[Opening THE DATA section]

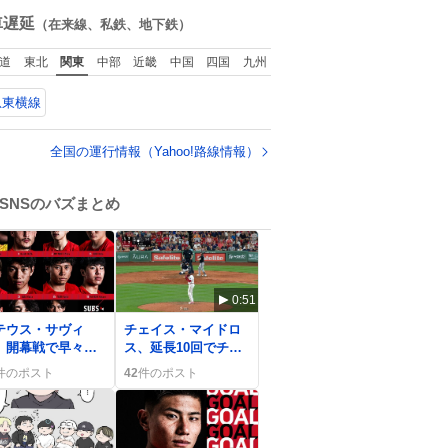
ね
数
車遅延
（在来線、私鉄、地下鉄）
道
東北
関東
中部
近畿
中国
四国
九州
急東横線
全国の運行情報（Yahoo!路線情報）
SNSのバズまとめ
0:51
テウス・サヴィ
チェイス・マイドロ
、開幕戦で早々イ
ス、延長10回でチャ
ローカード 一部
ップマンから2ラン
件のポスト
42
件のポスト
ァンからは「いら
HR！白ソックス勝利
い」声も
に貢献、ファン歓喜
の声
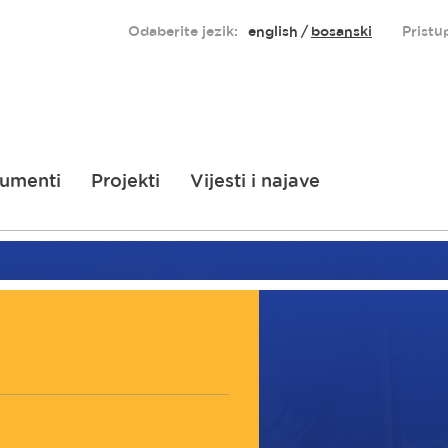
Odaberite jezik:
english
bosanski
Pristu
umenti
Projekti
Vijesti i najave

[Closing THE DATA section]
[Opening THE DATA section]

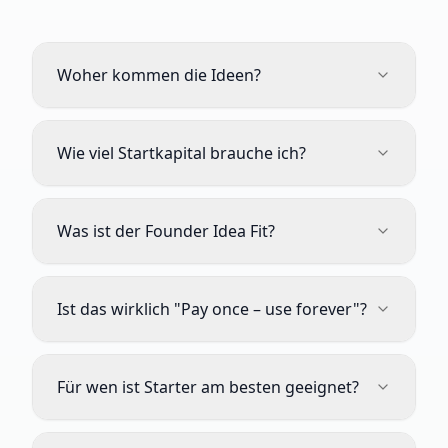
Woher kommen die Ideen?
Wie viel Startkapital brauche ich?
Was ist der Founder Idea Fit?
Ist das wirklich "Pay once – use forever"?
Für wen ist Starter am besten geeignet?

[Closing THE DATA section]
[Opening THE DATA section]

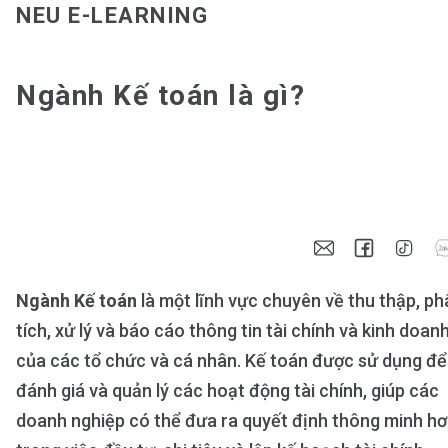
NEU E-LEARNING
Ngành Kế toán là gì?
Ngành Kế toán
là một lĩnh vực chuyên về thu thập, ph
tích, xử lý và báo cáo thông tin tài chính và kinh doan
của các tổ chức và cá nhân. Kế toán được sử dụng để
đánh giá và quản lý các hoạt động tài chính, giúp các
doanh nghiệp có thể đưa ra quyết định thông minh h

[Closing THE DATA section]

* [TASK GOAL]
All lines above that hold the string "toán" should be copied.

* [TASK ANSWER]
Ngành Kế toán là gì?
Ngành Kế toán
của các tổ chức và cá nhân. Kế toán được sử dụng để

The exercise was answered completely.